Hurricane Irma moves across the Atlantic Ocean
Hurricane Irma moves across the Atlantic Ocean
Reuters

Hundreds of thousands of residents are fleeing Florida, as Category 5 Hurricane Irma bears down on the Tropical State. The mass flight has brought highways to a halt, and experts are worried that the gridlock can mean disaster.

Bill Johnson, who directs Emergency Operations Center in Palm Beach County, said that he highly discouraged fleeing the state.

“The thinking from people is that they can outrun a hurricane, and that’s the farthest thing from the truth,” Johnson told the Palm Beach Post. “They’re just running from the wind. Wind is not the killer.”

“Seven million people live south of Jupiter, and north of Jupiter the two major thoroughfares drop down to two lanes, so we cannot move all these people,” Johnson said referring to I-95 and Florida’s Turnpike. “Evacuate in miles, not hundreds of miles. We are encouraging everyone to stay within the county."

Aerial footage provided by ABC showed heavy traffic on the I-95 heading north. Many drivers abandoned their vehicles after they ran out of gas, and the Florida Highway Patrol announced that they would tow any abandoned vehicle, in an effort to clear the traffic clogging the thoroughfares.
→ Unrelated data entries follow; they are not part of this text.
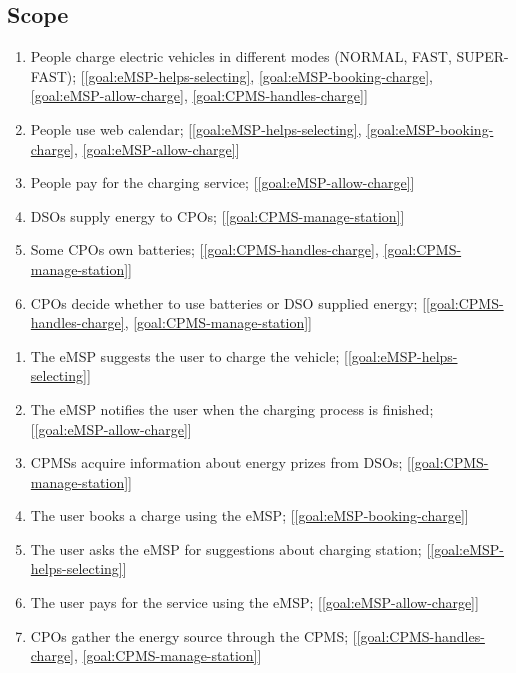 \subsection{Scope}

\begin{enumerate}[label=\textbf{W\arabic*}]
    \item People charge electric vehicles in different modes (NORMAL, FAST, SUPER-FAST); \label{world:people-charge-vehicles} [\ref{goal:eMSP-helps-selecting}, \ref{goal:eMSP-booking-charge}, \ref{goal:eMSP-allow-charge}, \ref{goal:CPMS-handles-charge}]
    \item People use web calendar; \label{world:people-use-calendars} [\ref{goal:eMSP-helps-selecting}, \ref{goal:eMSP-booking-charge}, \ref{goal:eMSP-allow-charge}]
    \item People pay for the charging service; \label{world:people-pay-service} [\ref{goal:eMSP-allow-charge}]
    \item \acp{DSO} supply energy to \acp{CPO}; \label{world:DSO-supply-energy} [\ref{goal:CPMS-manage-station}]
    \item Some \acp{CPO} own batteries; \label{world:CPO-own-batteries} [\ref{goal:CPMS-handles-charge}, \ref{goal:CPMS-manage-station}]
    \item \acp{CPO} decide whether to use batteries or \ac{DSO} supplied energy; \label{world:CPO-decide-energy} [\ref{goal:CPMS-handles-charge}, \ref{goal:CPMS-manage-station}]
\end{enumerate}
\begin{enumerate}[label=\textbf{S\arabic*}]
    \item The \ac{eMSP} suggests the user to charge the vehicle; \label{shared:eMSP-suggests-charge} [\ref{goal:eMSP-helps-selecting}]
    \item The \ac{eMSP} notifies the user when the charging process is finished; \label{shared:eMSP-notifies-charging-finished} [\ref{goal:eMSP-allow-charge}]
    \item \acp{CPMS} acquire information about energy prizes from \acp{DSO}; \label{shared:CPMS-info-from-DSO} [\ref{goal:CPMS-manage-station}]
    \item The user books a charge using the \ac{eMSP}; \label{shared:user-books-charge} [\ref{goal:eMSP-booking-charge}]
    \item The user asks the \ac{eMSP} for suggestions about charging station; \label{shared:user-asks-suggestions} [\ref{goal:eMSP-helps-selecting}]
    \item The user pays for the service using the \ac{eMSP}; \label{shared:user-pays-service} [\ref{goal:eMSP-allow-charge}]
    \item \acp{CPO} gather the energy source through the \ac{CPMS}; \label{shared:CPO-energy-through-CPMS} [\ref{goal:CPMS-handles-charge}, \ref{goal:CPMS-manage-station}]
\end{enumerate}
"Unfortunately, the increased number of disabled and abandoned vehicles has created a problem for emergency workers utilizing the shoulders to reach crash victims and other roadway issues," FHP said in a statement."

Delta and JetBlue announced that they were cutting the prices of flights out of Florida, capping them at $100, and increasing the amount of planes coming and going from San Juan, Miami, Palm Beach, Fort Lauderdale, and Key West.